Format every nonblank line from the start of the items up to and including the line that contains "Queensland is investigating" as a Markdown table with two columns, Row and Line text.

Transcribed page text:
──────────────────────────────

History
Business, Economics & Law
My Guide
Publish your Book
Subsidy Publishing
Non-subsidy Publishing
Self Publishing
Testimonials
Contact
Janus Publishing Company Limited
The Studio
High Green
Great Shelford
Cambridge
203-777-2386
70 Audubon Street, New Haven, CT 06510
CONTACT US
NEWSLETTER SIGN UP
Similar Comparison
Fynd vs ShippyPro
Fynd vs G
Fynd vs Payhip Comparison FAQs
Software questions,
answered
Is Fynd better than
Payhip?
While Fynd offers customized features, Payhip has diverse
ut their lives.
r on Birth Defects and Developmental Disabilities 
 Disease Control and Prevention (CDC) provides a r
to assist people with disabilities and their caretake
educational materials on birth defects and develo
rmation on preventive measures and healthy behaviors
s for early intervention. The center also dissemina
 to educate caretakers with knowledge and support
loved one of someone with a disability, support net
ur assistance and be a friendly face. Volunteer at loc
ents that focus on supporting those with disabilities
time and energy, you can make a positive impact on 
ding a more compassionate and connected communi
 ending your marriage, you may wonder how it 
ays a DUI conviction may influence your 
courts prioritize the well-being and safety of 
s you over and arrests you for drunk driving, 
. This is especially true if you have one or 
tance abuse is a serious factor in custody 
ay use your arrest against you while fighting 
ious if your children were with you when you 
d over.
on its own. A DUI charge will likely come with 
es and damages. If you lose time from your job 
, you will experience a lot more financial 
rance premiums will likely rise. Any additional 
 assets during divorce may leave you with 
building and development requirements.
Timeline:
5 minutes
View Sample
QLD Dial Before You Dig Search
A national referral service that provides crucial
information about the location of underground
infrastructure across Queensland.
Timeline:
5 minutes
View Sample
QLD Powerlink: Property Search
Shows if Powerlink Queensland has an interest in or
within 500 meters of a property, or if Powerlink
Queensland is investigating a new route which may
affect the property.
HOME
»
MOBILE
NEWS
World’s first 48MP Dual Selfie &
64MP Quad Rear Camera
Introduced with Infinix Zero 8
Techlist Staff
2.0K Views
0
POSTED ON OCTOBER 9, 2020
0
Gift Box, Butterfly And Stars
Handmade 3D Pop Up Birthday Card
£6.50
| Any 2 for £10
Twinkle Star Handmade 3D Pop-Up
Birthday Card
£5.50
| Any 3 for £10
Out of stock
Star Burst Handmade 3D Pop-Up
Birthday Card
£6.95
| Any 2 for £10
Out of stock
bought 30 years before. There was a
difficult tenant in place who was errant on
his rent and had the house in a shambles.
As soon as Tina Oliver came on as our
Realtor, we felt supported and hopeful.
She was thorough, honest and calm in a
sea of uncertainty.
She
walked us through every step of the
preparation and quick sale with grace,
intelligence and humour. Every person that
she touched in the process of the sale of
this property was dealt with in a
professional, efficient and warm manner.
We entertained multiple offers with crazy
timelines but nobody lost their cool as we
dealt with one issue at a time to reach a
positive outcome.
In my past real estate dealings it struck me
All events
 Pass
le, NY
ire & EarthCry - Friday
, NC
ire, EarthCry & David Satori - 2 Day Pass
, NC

──────────────────────────────

● Answer for this exercise
| Row | Line text |
|---|---|
| 1 | History |
| 2 | Business, Economics & Law |
| 3 | My Guide |
| 4 | Publish your Book |
| 5 | Subsidy Publishing |
| 6 | Non-subsidy Publishing |
| 7 | Self Publishing |
| 8 | Testimonials |
| 9 | Contact |
| 10 | Janus Publishing Company Limited |
| 11 | The Studio |
| 12 | High Green |
| 13 | Great Shelford |
| 14 | Cambridge |
| 15 | 203-777-2386 |
| 16 | 70 Audubon Street, New Haven, CT 06510 |
| 17 | CONTACT US |
| 18 | NEWSLETTER SIGN UP |
| 19 | Similar Comparison |
| 20 | Fynd vs ShippyPro |
| 21 | Fynd vs G |
| 22 | Fynd vs Payhip Comparison FAQs |
| 23 | Software questions, |
| 24 | answered |
| 25 | Is Fynd better than |
| 26 | Payhip? |
| 27 | While Fynd offers customized features, Payhip has diverse |
| 28 | ut their lives. |
| 29 | r on Birth Defects and Developmental Disabilities  |
| 30 |  Disease Control and Prevention (CDC) provides a r |
| 31 | to assist people with disabilities and their caretake |
| 32 | educational materials on birth defects and develo |
| 33 | rmation on preventive measures and healthy behaviors |
| 34 | s for early intervention. The center also dissemina |
| 35 |  to educate caretakers with knowledge and support |
| 36 | loved one of someone with a disability, support net |
| 37 | ur assistance and be a friendly face. Volunteer at loc |
| 38 | ents that focus on supporting those with disabilities |
| 39 | time and energy, you can make a positive impact on  |
| 40 | ding a more compassionate and connected communi |
| 41 |  ending your marriage, you may wonder how it  |
| 42 | ays a DUI conviction may influence your  |
| 43 | courts prioritize the well-being and safety of  |
| 44 | s you over and arrests you for drunk driving,  |
| 45 | . This is especially true if you have one or  |
| 46 | tance abuse is a serious factor in custody  |
| 47 | ay use your arrest against you while fighting  |
| 48 | ious if your children were with you when you  |
| 49 | d over. |
| 50 | on its own. A DUI charge will likely come with  |
| 51 | es and damages. If you lose time from your job  |
| 52 | , you will experience a lot more financial  |
| 53 | rance premiums will likely rise. Any additional  |
| 54 |  assets during divorce may leave you with  |
| 55 | building and development requirements. |
| 56 | Timeline: |
| 57 | 5 minutes |
| 58 | View Sample |
| 59 | QLD Dial Before You Dig Search |
| 60 | A national referral service that provides crucial |
| 61 | information about the location of underground |
| 62 | infrastructure across Queensland. |
| 63 | Timeline: |
| 64 | 5 minutes |
| 65 | View Sample |
| 66 | QLD Powerlink: Property Search |
| 67 | Shows if Powerlink Queensland has an interest in or |
| 68 | within 500 meters of a property, or if Powerlink |
| 69 | Queensland is investigating a new route which may |